Dazu, dass diese seltener vorkamen, trug aber natürlich auch die Arminia selbst bei, die direkter spielte, mehr ungeordnete Situationen provozierte und so nach halb-geklärten oder versprungenen Bällen auch öfter im Mittelfeld mit Blick nach vorn an den Ball kam. Außerdem erzwang man so mehr Standardsituationen tiefer in Unions Hälfte, und nach etwas mehr als einer Viertelstunde im zweiten Durchgang das 1:1.

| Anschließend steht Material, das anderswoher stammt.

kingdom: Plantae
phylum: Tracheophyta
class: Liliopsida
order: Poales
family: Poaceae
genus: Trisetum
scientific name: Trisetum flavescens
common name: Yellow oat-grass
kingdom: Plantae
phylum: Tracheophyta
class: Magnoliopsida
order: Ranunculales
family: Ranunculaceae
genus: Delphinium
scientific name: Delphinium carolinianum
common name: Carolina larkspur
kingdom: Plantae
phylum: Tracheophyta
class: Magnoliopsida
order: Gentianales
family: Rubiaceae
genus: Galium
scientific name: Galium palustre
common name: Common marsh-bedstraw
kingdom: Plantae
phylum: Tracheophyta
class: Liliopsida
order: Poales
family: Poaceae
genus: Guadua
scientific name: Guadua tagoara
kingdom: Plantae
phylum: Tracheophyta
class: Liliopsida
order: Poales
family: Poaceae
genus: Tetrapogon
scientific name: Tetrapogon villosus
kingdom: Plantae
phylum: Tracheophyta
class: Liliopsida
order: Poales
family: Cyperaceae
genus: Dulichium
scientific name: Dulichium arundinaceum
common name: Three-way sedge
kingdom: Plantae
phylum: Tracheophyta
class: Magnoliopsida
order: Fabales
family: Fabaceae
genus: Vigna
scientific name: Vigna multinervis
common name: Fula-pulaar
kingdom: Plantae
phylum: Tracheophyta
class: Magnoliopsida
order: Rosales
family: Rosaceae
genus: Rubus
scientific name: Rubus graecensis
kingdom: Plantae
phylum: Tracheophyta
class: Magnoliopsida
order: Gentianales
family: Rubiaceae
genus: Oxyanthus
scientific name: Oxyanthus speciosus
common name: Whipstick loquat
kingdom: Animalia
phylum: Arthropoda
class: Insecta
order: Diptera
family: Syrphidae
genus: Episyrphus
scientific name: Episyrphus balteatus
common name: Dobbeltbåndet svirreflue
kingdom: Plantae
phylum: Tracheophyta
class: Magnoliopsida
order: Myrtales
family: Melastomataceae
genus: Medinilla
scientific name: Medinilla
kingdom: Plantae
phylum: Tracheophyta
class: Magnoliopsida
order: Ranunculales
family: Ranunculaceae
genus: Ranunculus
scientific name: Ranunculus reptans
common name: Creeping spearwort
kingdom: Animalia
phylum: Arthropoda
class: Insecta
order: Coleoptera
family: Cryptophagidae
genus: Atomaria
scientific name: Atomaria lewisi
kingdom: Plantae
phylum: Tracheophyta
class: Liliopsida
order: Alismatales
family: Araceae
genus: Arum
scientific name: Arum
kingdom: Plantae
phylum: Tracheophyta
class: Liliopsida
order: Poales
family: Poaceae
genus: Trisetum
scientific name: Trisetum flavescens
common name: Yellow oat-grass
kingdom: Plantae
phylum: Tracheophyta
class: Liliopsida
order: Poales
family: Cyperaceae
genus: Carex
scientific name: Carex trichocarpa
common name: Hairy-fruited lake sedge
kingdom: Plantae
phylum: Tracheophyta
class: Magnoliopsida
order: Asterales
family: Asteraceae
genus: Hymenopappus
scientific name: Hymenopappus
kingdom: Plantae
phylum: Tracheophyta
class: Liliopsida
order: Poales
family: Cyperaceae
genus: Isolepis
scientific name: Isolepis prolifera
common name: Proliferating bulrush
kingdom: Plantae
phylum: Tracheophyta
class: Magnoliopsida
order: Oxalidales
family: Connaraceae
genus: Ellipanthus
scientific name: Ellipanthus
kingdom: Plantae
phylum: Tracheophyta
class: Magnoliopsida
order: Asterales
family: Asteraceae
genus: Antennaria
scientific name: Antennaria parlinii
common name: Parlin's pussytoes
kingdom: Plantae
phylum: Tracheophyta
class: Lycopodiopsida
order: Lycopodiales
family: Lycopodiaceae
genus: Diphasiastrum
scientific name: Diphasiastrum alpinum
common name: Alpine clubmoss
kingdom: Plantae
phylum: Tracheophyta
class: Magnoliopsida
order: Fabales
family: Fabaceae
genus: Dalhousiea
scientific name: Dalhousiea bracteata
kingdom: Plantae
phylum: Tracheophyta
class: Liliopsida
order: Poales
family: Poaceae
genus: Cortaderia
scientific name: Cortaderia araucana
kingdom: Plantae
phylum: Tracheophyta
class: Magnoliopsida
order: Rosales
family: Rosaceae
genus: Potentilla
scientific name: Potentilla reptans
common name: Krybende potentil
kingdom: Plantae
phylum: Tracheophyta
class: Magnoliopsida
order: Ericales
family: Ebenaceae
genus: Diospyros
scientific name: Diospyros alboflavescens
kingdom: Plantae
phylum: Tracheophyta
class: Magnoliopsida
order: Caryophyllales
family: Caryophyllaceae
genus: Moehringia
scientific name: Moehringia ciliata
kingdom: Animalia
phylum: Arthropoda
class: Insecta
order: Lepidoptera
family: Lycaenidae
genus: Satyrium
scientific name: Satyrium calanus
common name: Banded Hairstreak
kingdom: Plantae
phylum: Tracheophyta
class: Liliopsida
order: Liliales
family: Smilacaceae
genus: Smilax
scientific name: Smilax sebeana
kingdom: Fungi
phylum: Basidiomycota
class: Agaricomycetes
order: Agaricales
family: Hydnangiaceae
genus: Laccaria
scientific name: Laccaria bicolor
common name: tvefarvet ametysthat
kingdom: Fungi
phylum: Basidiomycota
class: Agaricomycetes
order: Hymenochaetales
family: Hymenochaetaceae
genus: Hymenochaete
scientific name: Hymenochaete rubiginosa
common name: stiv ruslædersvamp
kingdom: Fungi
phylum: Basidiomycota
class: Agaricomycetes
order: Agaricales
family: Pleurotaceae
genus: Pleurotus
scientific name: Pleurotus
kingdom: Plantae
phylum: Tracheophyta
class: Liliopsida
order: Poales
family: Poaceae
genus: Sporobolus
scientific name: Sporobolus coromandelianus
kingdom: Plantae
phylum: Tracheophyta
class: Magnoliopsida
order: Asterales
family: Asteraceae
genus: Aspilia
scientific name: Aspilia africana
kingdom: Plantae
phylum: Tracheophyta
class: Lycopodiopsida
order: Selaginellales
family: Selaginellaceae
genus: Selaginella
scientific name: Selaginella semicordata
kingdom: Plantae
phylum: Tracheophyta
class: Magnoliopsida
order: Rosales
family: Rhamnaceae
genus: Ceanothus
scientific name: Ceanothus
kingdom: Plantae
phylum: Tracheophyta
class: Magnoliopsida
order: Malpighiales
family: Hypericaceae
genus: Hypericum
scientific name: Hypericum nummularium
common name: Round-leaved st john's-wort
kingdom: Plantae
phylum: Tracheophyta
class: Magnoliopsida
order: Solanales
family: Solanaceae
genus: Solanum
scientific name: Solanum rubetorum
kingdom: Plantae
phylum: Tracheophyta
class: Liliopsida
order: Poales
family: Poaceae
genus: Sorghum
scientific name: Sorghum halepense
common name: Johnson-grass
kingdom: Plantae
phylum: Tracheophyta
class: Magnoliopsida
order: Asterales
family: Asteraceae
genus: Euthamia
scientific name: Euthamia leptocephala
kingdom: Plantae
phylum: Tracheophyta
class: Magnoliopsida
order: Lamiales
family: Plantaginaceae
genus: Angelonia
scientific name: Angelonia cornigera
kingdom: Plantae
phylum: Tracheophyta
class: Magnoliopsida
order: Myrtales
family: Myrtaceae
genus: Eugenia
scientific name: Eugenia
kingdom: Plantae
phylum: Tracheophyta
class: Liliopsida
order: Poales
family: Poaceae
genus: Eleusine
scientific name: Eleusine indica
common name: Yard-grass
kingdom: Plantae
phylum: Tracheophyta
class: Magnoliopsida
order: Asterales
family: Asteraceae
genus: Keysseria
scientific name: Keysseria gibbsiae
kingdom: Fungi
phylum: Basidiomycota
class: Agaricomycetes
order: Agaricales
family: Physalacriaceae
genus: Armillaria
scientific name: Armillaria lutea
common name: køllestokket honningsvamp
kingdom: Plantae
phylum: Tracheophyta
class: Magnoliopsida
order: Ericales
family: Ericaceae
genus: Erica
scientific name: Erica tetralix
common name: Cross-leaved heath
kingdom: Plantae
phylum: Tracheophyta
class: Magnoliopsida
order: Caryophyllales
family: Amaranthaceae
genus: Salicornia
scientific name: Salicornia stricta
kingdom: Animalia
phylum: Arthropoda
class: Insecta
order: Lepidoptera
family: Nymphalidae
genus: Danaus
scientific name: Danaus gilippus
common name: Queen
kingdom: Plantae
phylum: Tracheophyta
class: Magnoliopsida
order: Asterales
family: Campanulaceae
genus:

Sehr viel stringenten, konstruktiven Fußball zeigte danach keine Mannschaft, auch wenn beide in einzelnen Momenten nicht sehr weit davon entfernt waren, doch noch einen Durchbruch und ein Siegtor zu finden.

Szene des Spiels

Die Minute, die Bielefeld zwischen 6:14 und 7:14 in Ballbesitz verbrachte, enthält gute Beispiele sowohl für das Funktionieren als auch das – seltene – Versagen von Unions Defensivordnung. Das ‚Versagen‘ besteht hier darin, dass Schmiedebach Prietl zwei Meter Platz ließ und der den Ball einmal nach vorn weiterleiten konnte.